The article's teaching has been interpreted in different ways within Anglican tradition. Evangelical Anglicans have often emphasized its insistence that faith is the means of receiving Christ and that the sacrament must not be separated from the promises of the gospel. High church and catholic-minded Anglicans have emphasized that the article speaks positively of a real participation in Christ's body and blood and should not be read as a denial of sacramental reality. These interpretations differ in emphasis, but both appeal to the article's refusal to treat the Eucharist as either merely social fellowship or as a mechanical change independent of faithful reception.

Relation to the Book of Common Prayer

The doctrine of Article XXVIII is closely related to the communion rite in the Book of Common Prayer. The Prayer Book service joins proclamation, confession, absolution, consecration, reception, and thanksgiving. This liturgical setting helps explain why the article speaks of worthy reception and faith. The sacrament is not presented as an isolated object but as an action of the gathered Church in obedience to Christ's institution.

In the 1662 Prayer Book, the words of administration include both the language of Christ's body and blood and the call to feed on him in the heart by faith with thanksgiving. This combination parallels the article's teaching: the sacrament is truly a communion in Christ, and its proper reception is spiritual, faithful, and thankful. The Prayer of Humble Access also expresses this devotional theology by asking that communicants may eat Christ's flesh and drink his blood in a manner joined to cleansing, incorporation, and grace.

Anglican Significance

Article XXVIII remains significant because it marks the boundaries of classical Anglican eucharistic doctrine without exhausting its devotional or theological depth. It protects the sacrament from being understood as a mere sign of human fellowship, and it also resists accounts that detach sacramental grace from faith and the word of promise. For this reason, the article has continued to shape Anglican catechesis, ecumenical discussion, and interpretation of the Book of Common Prayer.

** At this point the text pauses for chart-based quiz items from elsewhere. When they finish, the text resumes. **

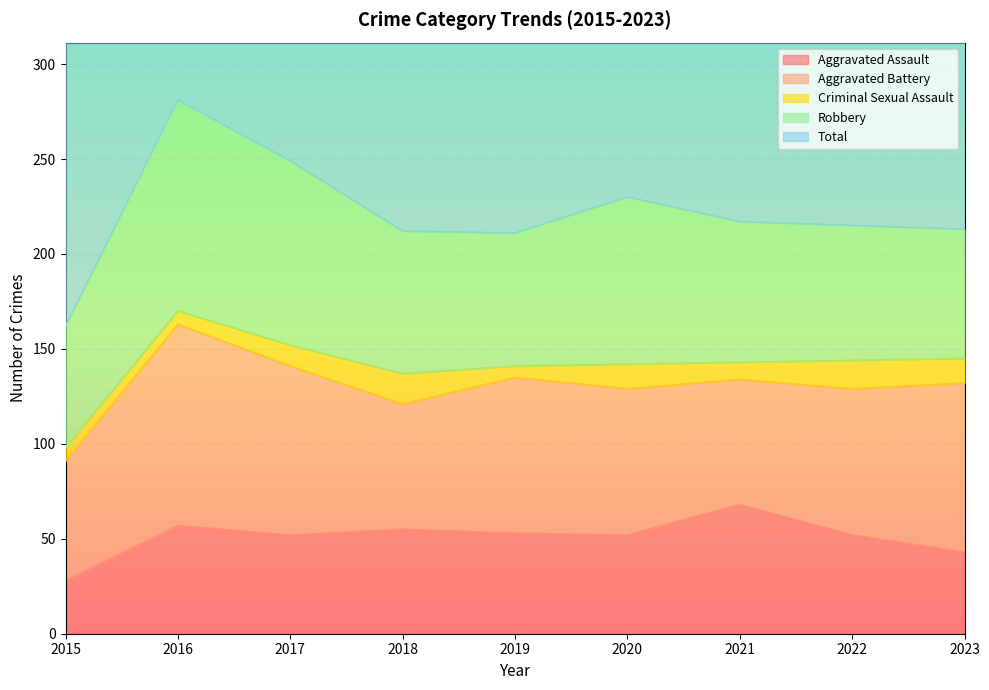

Rank the series at 2020 from lowest to highest value.

Criminal Sexual Assault, Aggravated Assault, Aggravated Battery, Robbery, Total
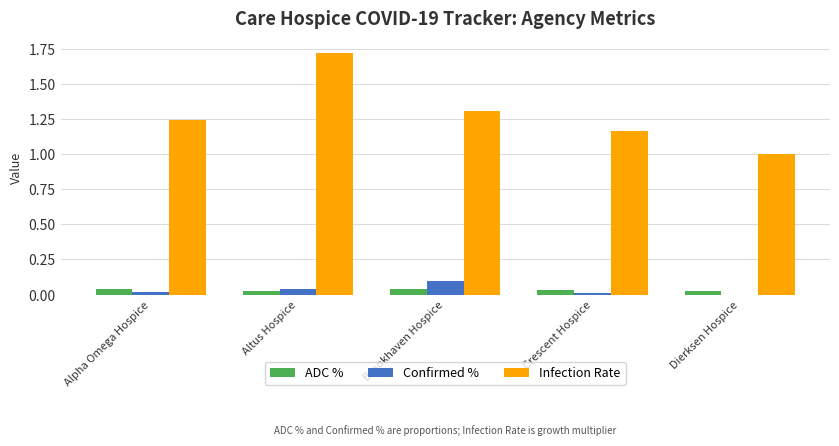

Are the bars horizontal?

No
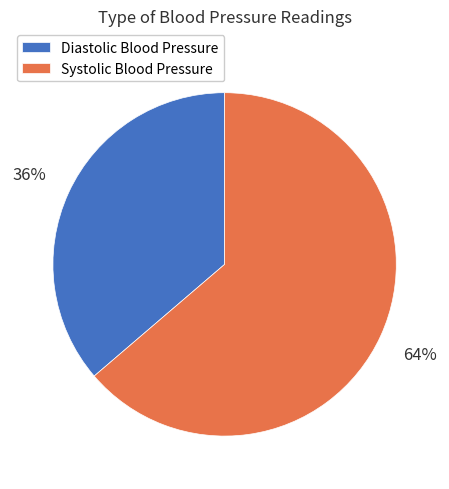

Is there a majority slice in this chart?

Yes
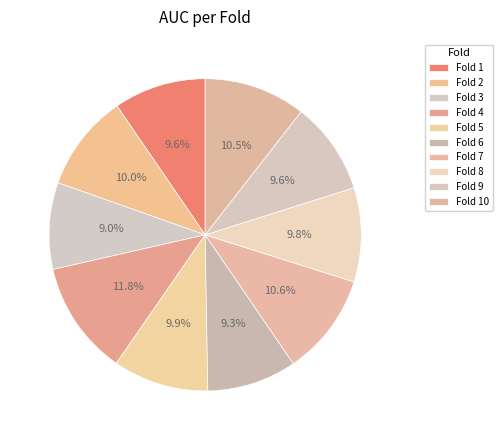

Count the number of slices in the pie.

10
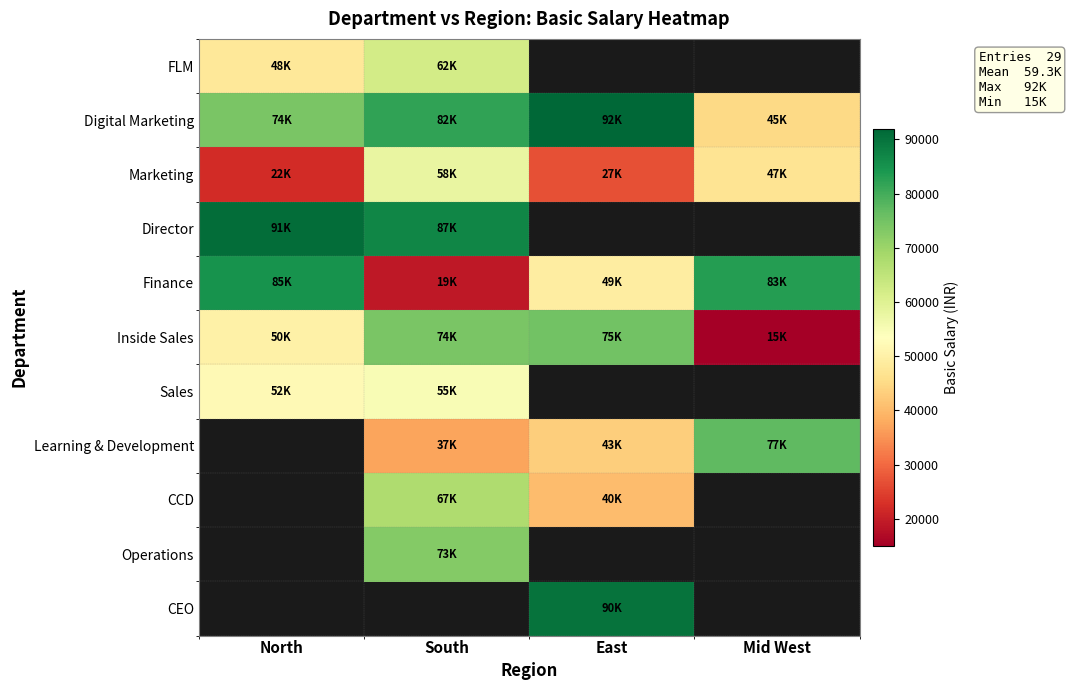

How many data points does each series have?

4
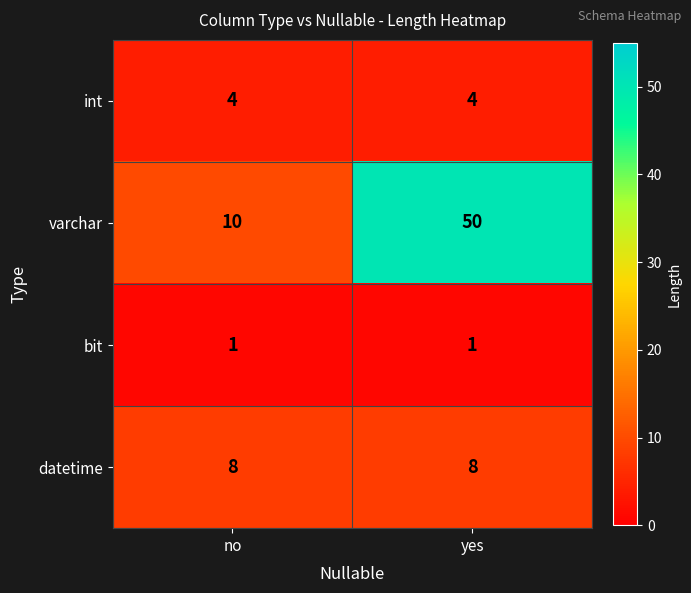

What is the sum of all varchar values?

60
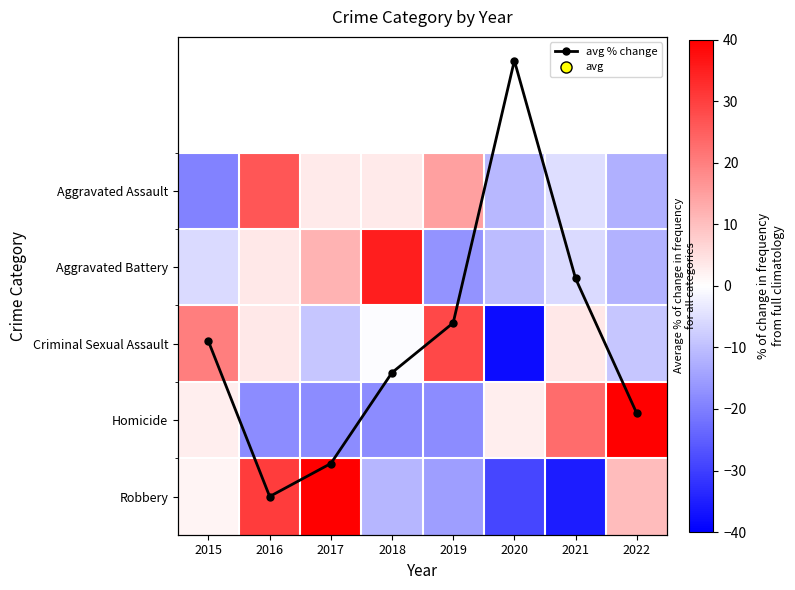

What is the maximum value shown in the chart?

48.0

In Anglican church history, controversies over eucharistic doctrine have often returned to Article XXVIII. Its language has allowed Anglicans to affirm reverent eucharistic worship while maintaining a Reformation commitment to Scripture and to the sufficiency of Christ's once-for-all sacrifice. The article therefore stands as a concise statement of Anglican sacramental theology, balancing real communion with Christ, faithful reception, and caution about speculative definitions.